Admidio is an open-source user management solution. In versions 5.0.0 through 5.0.6, the documents and files module does not verify whether the current user has permission to delete folders or files. The folder_delete and file_delete action handlers in modules/documents-files.php only perform a VIEW authorization check (getFolderForDownload / getFileForDownload) before calling delete(), and they never validate a CSRF token. Because the target UUIDs are read from $_GET, deletion can be triggered by a plain HTTP GET request. When the module is in public mode (documents_files_module_enabled = 1) and a folder is marked public (fol_public = true), an unauthenticated attacker can permanently destroy the entire document library. Even when the module requires login, any user with view-only access can delete content they are only permitted to read. This issue has been fixed in version 5.0.7.

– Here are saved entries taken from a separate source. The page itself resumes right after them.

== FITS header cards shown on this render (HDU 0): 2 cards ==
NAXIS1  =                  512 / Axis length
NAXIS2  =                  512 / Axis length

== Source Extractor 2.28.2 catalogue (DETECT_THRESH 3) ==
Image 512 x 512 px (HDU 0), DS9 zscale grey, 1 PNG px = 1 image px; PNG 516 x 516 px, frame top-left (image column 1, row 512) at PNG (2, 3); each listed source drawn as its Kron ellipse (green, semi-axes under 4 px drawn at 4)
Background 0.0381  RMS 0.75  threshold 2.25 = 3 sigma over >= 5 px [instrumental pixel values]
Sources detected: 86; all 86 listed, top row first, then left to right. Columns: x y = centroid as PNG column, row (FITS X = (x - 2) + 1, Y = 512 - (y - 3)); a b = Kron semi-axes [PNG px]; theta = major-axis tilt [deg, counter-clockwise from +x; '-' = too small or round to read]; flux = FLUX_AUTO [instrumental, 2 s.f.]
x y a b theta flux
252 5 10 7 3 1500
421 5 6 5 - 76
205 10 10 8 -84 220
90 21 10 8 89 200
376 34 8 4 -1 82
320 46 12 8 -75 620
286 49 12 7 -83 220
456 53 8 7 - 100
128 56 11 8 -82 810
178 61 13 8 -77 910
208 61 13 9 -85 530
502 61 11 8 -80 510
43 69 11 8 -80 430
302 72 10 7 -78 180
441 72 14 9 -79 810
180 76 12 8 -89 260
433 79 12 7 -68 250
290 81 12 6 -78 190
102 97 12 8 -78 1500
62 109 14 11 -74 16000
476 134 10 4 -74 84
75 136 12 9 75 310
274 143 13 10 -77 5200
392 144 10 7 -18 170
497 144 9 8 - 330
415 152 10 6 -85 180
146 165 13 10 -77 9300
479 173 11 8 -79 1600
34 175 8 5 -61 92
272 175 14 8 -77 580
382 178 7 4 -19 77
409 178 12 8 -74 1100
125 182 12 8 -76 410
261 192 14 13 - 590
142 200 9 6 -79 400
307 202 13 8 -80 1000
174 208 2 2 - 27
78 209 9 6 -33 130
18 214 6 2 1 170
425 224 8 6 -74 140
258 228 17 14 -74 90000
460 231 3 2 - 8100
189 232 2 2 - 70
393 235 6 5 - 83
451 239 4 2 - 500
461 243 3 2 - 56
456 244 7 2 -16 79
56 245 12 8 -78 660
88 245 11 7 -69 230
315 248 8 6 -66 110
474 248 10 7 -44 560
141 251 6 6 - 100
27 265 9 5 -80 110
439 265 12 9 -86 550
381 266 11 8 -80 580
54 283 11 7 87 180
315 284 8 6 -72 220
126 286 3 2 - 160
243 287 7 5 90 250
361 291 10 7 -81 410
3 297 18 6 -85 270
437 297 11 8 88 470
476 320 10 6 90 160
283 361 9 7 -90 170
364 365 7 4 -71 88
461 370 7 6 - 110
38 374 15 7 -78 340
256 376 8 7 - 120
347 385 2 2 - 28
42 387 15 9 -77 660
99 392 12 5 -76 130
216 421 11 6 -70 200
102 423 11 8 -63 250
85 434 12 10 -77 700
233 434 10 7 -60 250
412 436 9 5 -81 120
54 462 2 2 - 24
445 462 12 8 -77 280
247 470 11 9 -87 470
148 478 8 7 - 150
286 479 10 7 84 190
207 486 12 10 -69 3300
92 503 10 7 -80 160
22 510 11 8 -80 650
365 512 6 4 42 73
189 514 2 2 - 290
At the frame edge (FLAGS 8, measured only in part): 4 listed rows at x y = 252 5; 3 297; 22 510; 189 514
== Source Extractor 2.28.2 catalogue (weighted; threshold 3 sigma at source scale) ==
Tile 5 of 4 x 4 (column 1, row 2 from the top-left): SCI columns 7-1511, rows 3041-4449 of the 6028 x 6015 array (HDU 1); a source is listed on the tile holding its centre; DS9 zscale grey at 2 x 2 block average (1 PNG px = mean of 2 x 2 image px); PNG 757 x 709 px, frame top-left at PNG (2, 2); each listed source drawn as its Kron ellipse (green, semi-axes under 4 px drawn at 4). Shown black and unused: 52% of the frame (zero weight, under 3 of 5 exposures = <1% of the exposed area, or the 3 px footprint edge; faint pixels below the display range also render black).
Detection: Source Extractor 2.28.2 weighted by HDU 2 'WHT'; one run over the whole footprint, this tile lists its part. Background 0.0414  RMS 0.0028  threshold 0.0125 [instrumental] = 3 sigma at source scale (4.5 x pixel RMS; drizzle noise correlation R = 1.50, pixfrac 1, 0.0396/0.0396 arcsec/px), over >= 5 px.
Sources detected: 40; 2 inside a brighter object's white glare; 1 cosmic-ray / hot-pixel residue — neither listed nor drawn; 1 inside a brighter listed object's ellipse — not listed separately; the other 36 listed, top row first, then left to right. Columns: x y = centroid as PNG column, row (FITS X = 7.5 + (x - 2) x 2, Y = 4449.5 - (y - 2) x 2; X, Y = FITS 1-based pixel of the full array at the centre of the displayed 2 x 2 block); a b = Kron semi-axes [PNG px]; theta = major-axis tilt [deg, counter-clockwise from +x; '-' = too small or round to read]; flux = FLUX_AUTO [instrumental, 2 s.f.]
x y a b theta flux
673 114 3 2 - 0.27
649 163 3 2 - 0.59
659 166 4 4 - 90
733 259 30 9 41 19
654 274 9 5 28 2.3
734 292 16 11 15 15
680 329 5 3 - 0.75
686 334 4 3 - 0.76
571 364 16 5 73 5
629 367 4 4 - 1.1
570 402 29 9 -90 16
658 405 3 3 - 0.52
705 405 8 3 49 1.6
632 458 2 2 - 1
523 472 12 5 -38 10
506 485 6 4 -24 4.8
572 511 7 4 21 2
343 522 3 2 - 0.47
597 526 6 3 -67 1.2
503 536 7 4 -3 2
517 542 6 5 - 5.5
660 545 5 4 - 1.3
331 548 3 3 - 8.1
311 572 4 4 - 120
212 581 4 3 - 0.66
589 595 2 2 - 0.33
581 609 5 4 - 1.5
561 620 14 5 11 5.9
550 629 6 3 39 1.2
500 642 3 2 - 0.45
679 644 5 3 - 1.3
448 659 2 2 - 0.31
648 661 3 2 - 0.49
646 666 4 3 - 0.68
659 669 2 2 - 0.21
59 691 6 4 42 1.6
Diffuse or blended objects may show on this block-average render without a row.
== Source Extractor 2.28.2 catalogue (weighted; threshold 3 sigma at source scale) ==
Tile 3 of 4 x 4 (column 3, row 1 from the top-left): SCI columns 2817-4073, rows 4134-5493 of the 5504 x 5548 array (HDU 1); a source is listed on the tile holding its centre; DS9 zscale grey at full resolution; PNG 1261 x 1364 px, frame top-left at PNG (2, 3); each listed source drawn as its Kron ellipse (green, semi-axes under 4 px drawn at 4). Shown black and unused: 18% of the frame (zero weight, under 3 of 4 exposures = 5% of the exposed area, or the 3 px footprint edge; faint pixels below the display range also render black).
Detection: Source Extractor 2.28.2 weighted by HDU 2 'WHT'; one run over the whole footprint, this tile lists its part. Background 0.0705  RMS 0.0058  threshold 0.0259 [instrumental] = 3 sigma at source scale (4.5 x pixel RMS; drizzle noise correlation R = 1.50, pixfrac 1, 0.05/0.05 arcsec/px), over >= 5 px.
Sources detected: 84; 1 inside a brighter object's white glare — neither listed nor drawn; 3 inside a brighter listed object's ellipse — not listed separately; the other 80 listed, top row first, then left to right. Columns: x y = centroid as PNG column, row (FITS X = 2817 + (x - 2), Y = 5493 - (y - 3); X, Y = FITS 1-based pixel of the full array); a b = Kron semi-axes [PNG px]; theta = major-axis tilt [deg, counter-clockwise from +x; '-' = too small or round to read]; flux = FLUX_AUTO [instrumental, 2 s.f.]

Admidio is an open-source user management solution. Versions 5.0.6 and below contain a critical unrestricted file upload vulnerability in the Documents & Files module. Due to a design flaw in how CSRF token validation and file extension verification interact within UploadHandlerFile.php, an authenticated user with upload permissions can bypass file extension restrictions by intentionally submitting an invalid CSRF token. This allows the upload of arbitrary file types, including PHP scripts, which may lead to Remote Code Execution on the server, resulting in full server compromise, data exfiltration, and lateral movement. This issue has been fixed in version 5.0.7.
Admidio is an open-source user management solution. In versions 5.0.6 and below, the eCard send handler uses a raw $_POST['ecard_message'] value instead of the HTMLPurifier-sanitized $formValues['ecard_message'] when constructing the greeting card HTML. This allows an authenticated attacker to inject arbitrary HTML and JavaScript into greeting card emails sent to other members, bypassing the server-side HTMLPurifier sanitization that is properly applied to the ecard_message field during form validation. An attack can result in any member or role receiving phishing content that appears legitimate, crossing from the web application into recipients' email clients. This issue has been fixed in version 5.0.7.
Admidio is an open-source user management solution. In versions 5.0.6 and below, the save_membership action in modules/profile/profile_function.php saves changes to a member's role membership start and end dates but does not validate the CSRF token. The handler checks stop_membership and remove_former_membership against the CSRF token but omits save_membership from that check. Because membership UUIDs appear in the HTML source visible to authenticated users, an attacker can embed a crafted POST form on any external page and trick a role leader into submitting it, silently altering membership dates for any member of roles the victim leads. A role leader's session can be silently exploited via CSRF to manipulate any member's membership dates, terminating access by backdating, covertly extending unauthorized access, or revoking role-restricted features, all without confirmation, notification, or administrative approval. This issue has been fixed in version 5.0.7.